(Data records)
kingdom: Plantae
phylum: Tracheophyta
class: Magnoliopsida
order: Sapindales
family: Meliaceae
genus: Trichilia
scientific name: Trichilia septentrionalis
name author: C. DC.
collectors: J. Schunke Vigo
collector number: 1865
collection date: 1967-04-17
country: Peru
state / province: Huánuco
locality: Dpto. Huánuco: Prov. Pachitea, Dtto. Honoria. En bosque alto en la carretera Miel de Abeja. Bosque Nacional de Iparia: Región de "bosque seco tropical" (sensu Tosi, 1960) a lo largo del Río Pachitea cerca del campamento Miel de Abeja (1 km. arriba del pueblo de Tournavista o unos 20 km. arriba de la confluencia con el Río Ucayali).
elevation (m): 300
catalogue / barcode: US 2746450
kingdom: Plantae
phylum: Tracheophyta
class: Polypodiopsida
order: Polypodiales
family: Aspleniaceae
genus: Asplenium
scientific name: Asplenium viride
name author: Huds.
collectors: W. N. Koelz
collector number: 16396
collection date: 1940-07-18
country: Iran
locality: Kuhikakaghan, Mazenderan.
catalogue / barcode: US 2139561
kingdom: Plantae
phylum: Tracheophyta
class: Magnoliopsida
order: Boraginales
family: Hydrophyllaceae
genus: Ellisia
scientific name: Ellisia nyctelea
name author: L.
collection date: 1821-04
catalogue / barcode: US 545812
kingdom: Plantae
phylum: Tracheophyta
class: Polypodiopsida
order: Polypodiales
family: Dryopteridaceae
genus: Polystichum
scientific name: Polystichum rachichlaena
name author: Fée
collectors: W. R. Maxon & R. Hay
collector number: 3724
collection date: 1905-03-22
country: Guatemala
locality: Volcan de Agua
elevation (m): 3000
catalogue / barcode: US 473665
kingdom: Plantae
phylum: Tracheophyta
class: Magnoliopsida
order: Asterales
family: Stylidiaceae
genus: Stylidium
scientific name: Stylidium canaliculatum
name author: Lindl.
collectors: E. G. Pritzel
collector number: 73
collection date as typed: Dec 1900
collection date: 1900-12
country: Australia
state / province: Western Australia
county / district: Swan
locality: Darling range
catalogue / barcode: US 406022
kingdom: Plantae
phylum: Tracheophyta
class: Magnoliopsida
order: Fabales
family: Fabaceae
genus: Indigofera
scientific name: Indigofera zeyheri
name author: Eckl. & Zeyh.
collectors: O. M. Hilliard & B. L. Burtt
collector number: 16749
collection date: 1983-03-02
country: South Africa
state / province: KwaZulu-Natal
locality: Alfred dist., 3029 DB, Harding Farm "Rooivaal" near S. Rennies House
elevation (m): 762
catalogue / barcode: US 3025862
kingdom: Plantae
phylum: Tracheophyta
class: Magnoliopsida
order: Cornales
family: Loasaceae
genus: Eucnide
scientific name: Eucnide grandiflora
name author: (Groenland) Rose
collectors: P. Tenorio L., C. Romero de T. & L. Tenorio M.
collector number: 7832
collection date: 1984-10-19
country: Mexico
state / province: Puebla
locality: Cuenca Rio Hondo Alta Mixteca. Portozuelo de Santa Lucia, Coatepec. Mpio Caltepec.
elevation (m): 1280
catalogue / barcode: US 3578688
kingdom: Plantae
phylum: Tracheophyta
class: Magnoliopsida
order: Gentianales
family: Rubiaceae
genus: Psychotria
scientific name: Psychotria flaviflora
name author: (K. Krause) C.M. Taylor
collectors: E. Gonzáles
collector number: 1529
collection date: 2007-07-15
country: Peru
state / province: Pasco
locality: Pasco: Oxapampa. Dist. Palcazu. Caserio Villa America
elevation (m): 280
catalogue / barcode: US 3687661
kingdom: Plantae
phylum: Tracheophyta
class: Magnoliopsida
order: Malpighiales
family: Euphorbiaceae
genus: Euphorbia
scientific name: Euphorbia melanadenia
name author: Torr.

Exercise prompt
Please give the material again, starting at the line that contains "collector number: 7832" and ending with the last line of the material, with "elevation (m)" replaced by "altitude (m)" and everything else left unchanged.

The reply
collector number: 7832
collection date: 1984-10-19
country: Mexico
state / province: Puebla
locality: Cuenca Rio Hondo Alta Mixteca. Portozuelo de Santa Lucia, Coatepec. Mpio Caltepec.
altitude (m): 1280
catalogue / barcode: US 3578688
kingdom: Plantae
phylum: Tracheophyta
class: Magnoliopsida
order: Gentianales
family: Rubiaceae
genus: Psychotria
scientific name: Psychotria flaviflora
name author: (K. Krause) C.M. Taylor
collectors: E. Gonzáles
collector number: 1529
collection date: 2007-07-15
country: Peru
state / province: Pasco
locality: Pasco: Oxapampa. Dist. Palcazu. Caserio Villa America
altitude (m): 280
catalogue / barcode: US 3687661
kingdom: Plantae
phylum: Tracheophyta
class: Magnoliopsida
order: Malpighiales
family: Euphorbiaceae
genus: Euphorbia
scientific name: Euphorbia melanadenia
name author: Torr.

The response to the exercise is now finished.